趙輝抿了口咖啡,然后開口問:“既然你早就查出了謝致遠的這些資料,為什么當時不告訴蘇見仁,我知道你是蘇見仁的心腹,他離開濱江支行的時候,還特意找我推薦了你,說你是個人才,希望我能重用你呢。”
周辰頓時面露驚訝,這事他確實不知道,蘇見仁沒跟他說過。
“那個時候蘇見仁跟謝致遠正鬧翻,如果你把這個給蘇見仁,他應該就更好威脅謝致遠吧,為什么你沒交給他?”
周辰解釋道:“因為當時蘇行只是想要威脅謝致遠,拿到一樣東西,并不是真的想要跟謝致遠斗個你死我活,而且蘇行性格沖動暴躁,若是有了這些,他肯定穩不住,會去找謝致遠,到時候就徹底撕翻臉,若是不能一下子解決掉謝致遠,對蘇行他們來說,可不是一件好事。”
“更何況,現在蘇行過得就挺好,這證明我的選擇沒有問題。”
趙輝沉默了,他想到蘇見仁現在跟周琳雙宿雙飛的過日子,心里就格外的別扭,但也不得不承認,周辰說的沒錯。
以蘇見仁的性格,若是提早知道這些,指不定拿著去威脅謝致遠,這些東西也就落不到他手里了。

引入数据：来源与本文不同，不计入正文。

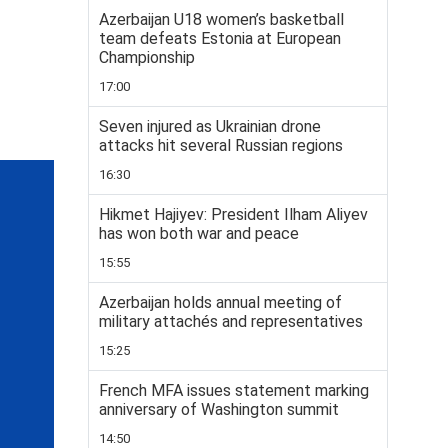
Azerbaijan U18 women’s basketball
team defeats Estonia at European
Championship
17:00
Seven injured as Ukrainian drone
attacks hit several Russian regions
16:30
Hikmet Hajiyev: President Ilham Aliyev
has won both war and peace
15:55
Azerbaijan holds annual meeting of
military attachés and representatives
15:25
French MFA issues statement marking
anniversary of Washington summit
14:50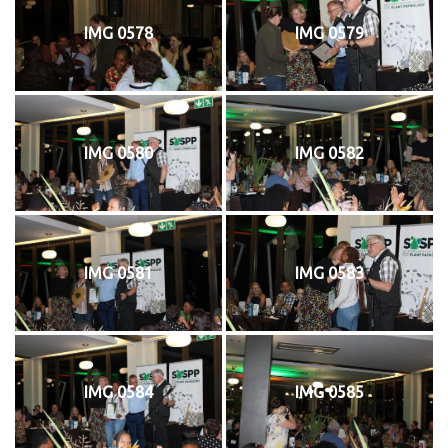
IMG 0578
IMG 0579
IMG 0580
IMG 0582
IMG 0581
IMG 0583
IMG 0584
IMG 0585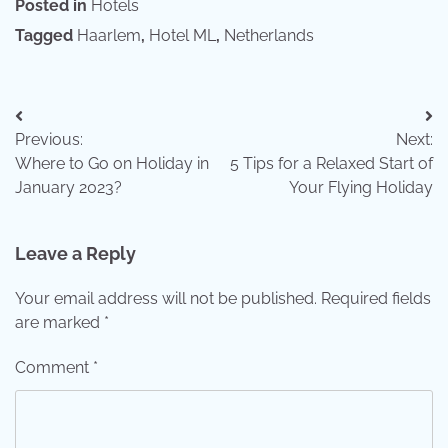
Posted in
Hotels
Tagged
Haarlem
,
Hotel ML
,
Netherlands
Post
Previous:
Next:
navigation
Where to Go on Holiday in
5 Tips for a Relaxed Start of
January 2023?
Your Flying Holiday
Leave a Reply
Your email address will not be published.
Required fields
are marked
*
Comment
*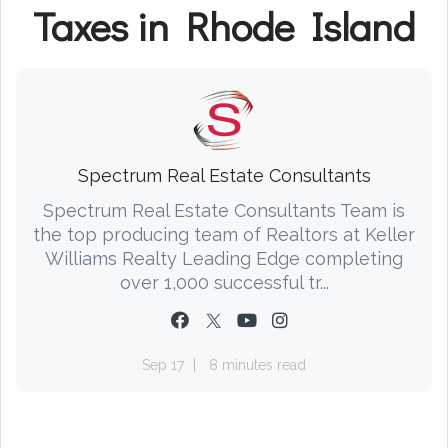
Taxes in Rhode Island
Spectrum Real Estate Consultants
Spectrum Real Estate Consultants Team is
the top producing team of Realtors at Keller
Williams Realty Leading Edge completing
over 1,000 successful tr...
Sep 17
8 minutes read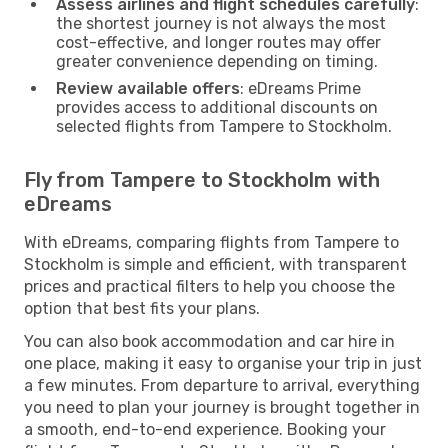
Assess airlines and flight schedules carefully
:
the shortest journey is not always the most
cost-effective, and longer routes may offer
greater convenience depending on timing.
Review available offers
: eDreams Prime
provides access to additional discounts on
selected flights from Tampere to Stockholm.
Fly from Tampere to Stockholm with
eDreams
With eDreams, comparing flights from Tampere to
Stockholm is simple and efficient, with transparent
prices and practical filters to help you choose the
option that best fits your plans.
You can also book accommodation and car hire in
one place, making it easy to organise your trip in just
a few minutes. From departure to arrival, everything
you need to plan your journey is brought together in
a smooth, end-to-end experience. Booking your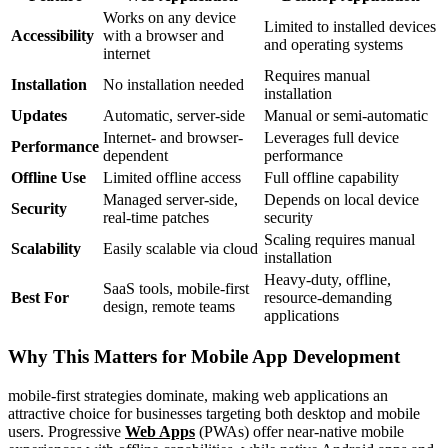
Works on any device
Limited to installed devices
Accessibility
with a browser and
and operating systems
internet
Requires manual
Installation
No installation needed
installation
Updates
Automatic, server-side
Manual or semi-automatic
Internet- and browser-
Leverages full device
Performance
dependent
performance
Offline Use
Limited offline access
Full offline capability
Managed server-side,
Depends on local device
Security
real-time patches
security
Scaling requires manual
Scalability
Easily scalable via cloud
installation
Heavy-duty, offline,
SaaS tools, mobile-first
Best For
resource-demanding
design, remote teams
applications
Why This Matters for Mobile App Development
mobile-first strategies dominate, making web applications an
attractive choice for businesses targeting both desktop and mobile
users. Progressive
Web Apps
(PWAs) offer near-native mobile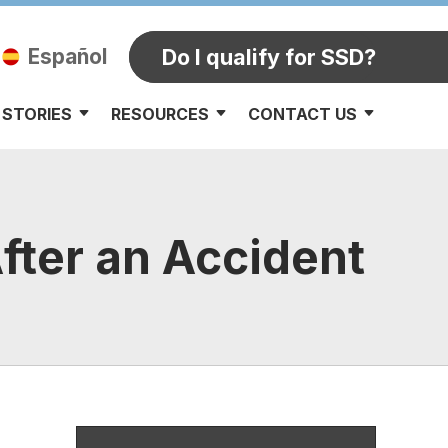
Español
Do I qualify for SSD?
 STORIES
RESOURCES
CONTACT US
fter an Accident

“所以你握著這些,等到現在,就是為了交給我,你就這么肯定,我會對付謝致遠?”
“當然。”
周辰的回答很肯定。
“趙行,戴行是我欽佩的人,趙行你是戴行的徒弟,也同樣是我佩服的人,是人都會犯錯,但我覺得趙行你是個有理想有抱負的銀行人,絕對不會真的跟謝致遠這種人同流合污。”
“呵呵。”
趙輝自嘲的笑了,他已經跟謝致遠同流合污了,如果不是謝致遠欺人太甚,他可能也不會真的跟謝致遠死斗到底。
所以他有些慚愧,覺得自己配不上周辰的這句夸贊。
不過他也有些明白,為什么戴其業和蘇見仁都會這么看重周辰,能力方面先不說,這說話夸人,是真的有兩下子,關鍵還能表現的那么真誠。
誰不喜歡好聽話?
他也一樣喜歡聽好聽的話,尤其是在自己最驕傲的事業上,他也是有成績的人。
還有自己女兒趙蕊,好像也對這小子特別有好感……
“蕊蕊說,等她回國了,邀請你去家里吃飯,你教了她那么長時間的繪畫,我們都沒好好感謝你呢。”
周辰笑著應道:“好啊。”
話題聊到了私事,兩人都是非常默契的沒有繼續剛剛的話題,實際上彼此心里都已經達成了共識。
趙輝忽然又把話題轉到了公事上。
“我們深茂行最近在忙的那個‘少年游’的項目,你應該知道吧。”
周辰回道:“聽說了,好像是市里很重視的一個項目,我們深茂行是想要拿下牽頭行?”
“對,就是這個項目,這個項目不小,但更重要的是其意義,這不是一個簡單的商業合作類型的項目,涵蓋了很多方面,若是我們深茂行能拿下牽頭行,絕對是大功一件。”
“知道我為什么跟你說這個嗎?”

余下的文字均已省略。